Survey
The great crested newt is the largest of the three newt species native to the UK. They’re also known as warty newts.
Males have a large jagged crest along their backs, which is present only during the breeding season and is most obvious when the animal is in the water. Females don’t have the crest.
Like all amphibians, great crested newts need water to breed, and adults may inhabit the breeding pond for several weeks. For the rest of the year, great crested newts live on land, favouring damp habitats, grassland and woodland where there is suitable daytime cover (they are nocturnal) and plenty of food, usually within 250m of the breeding pond.
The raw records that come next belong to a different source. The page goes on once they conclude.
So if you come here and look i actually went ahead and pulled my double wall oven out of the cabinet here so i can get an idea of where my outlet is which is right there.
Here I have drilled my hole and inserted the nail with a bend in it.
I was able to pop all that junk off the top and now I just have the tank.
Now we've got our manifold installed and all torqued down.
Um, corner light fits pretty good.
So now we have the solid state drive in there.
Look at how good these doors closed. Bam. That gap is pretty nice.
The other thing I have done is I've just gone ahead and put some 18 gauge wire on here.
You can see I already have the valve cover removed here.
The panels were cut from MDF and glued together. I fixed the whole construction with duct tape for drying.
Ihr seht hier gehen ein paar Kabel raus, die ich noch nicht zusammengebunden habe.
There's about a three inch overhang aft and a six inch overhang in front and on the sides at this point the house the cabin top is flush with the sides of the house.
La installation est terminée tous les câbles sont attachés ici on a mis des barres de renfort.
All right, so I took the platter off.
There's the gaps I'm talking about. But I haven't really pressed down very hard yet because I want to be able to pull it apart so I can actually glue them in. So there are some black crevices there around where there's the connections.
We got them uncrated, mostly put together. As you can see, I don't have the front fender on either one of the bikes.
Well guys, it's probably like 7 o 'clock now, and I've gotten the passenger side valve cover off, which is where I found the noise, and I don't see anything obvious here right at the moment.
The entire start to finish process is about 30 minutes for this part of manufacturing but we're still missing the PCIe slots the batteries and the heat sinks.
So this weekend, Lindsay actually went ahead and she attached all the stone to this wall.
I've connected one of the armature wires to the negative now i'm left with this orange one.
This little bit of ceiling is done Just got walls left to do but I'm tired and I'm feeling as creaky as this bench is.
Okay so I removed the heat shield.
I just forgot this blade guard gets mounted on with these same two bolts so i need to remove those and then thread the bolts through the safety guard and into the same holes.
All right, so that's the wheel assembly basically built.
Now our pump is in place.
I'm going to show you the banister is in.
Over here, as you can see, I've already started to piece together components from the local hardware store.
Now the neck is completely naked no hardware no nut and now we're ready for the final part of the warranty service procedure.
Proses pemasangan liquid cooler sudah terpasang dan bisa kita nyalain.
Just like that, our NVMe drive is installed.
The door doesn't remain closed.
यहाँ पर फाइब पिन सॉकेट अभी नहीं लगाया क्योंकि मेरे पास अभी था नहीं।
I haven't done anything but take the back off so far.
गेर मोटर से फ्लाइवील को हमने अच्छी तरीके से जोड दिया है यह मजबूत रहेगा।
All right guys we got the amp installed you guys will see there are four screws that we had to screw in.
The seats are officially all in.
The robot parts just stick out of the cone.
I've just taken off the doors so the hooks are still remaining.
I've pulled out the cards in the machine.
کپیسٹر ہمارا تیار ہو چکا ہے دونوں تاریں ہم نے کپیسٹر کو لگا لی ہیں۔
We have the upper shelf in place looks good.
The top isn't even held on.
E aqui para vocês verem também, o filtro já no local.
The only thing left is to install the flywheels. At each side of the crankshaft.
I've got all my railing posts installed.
They are carnivorous and will eat aquatic and terrestrial invertebrates as well as smaller newts and tadpoles.
Female great crested newts lay eggs singly on plant leaves or other suitable substrates, which they wrap around each egg and stick together with a glue-like excretion. The population of great crested newts has suffered a huge decline over the last century, largely as a result of the loss of wetlands and habitat fragmentation. The UK now has the most significant remnant population in Europe, although the transmission of a fungal disease amongst amphibians is a current threat.
Great crested newts are heavily protected by UK and European legislation.
The main great crested newt survey season is mid-March to mid-June. Surveys to detect the presence of the species are carried out at breeding ponds, and methods include torch surveys, bottle trapping, egg searches and larval netting. Torch surveys and bottle trapping are carried out at night, when the newts are active. Egg searches and larval netting are usually done during the day.
Four survey visits are implemented, two of them between mid-April and mid-May. If great crested newts are found and a Natural England development licence is required, a further two survey visits are necessary to produce a population size class assessment.
Surveys can only be carried out by a licensed person.
Legislation
Great crested newts are listed under Schedule 5 of the Wildlife and Countryside Act 1981 (as amended) which affords them protection under Section 9.
The Act makes it an offence to:
- intentionally kill, injure, take, possess or trade in great crested newts;
- interfere with places used for shelter or protection or intentionally disturb animals occupying such places;
The great crested newt is also listed in Annexes ll and IV of the European Habitats Directive 1992 (EC Directive 92/43/EEC on the Conservation of Natural Habitats and Wild Fauna and Flora). In the UK the Directive has been transposed into national laws by means of the Conservation of Habitats and Species Regulations 2017. Under this legislation a person commits an offence if they:
- deliberately capture, injure or kill great crested newts;
- deliberately disturb great crested newts in such a way as to be likely significantly to affect the ability of any significant group of animals of that species to survive, breed or rear or nurture their young, the local distribution or abundance of that species;
- damage or destroy a breeding site or resting place.
The great crested newt is also listed in the Bern convention; Appendix ll, and is listed as a Species of Principal Importance under the NERC Act.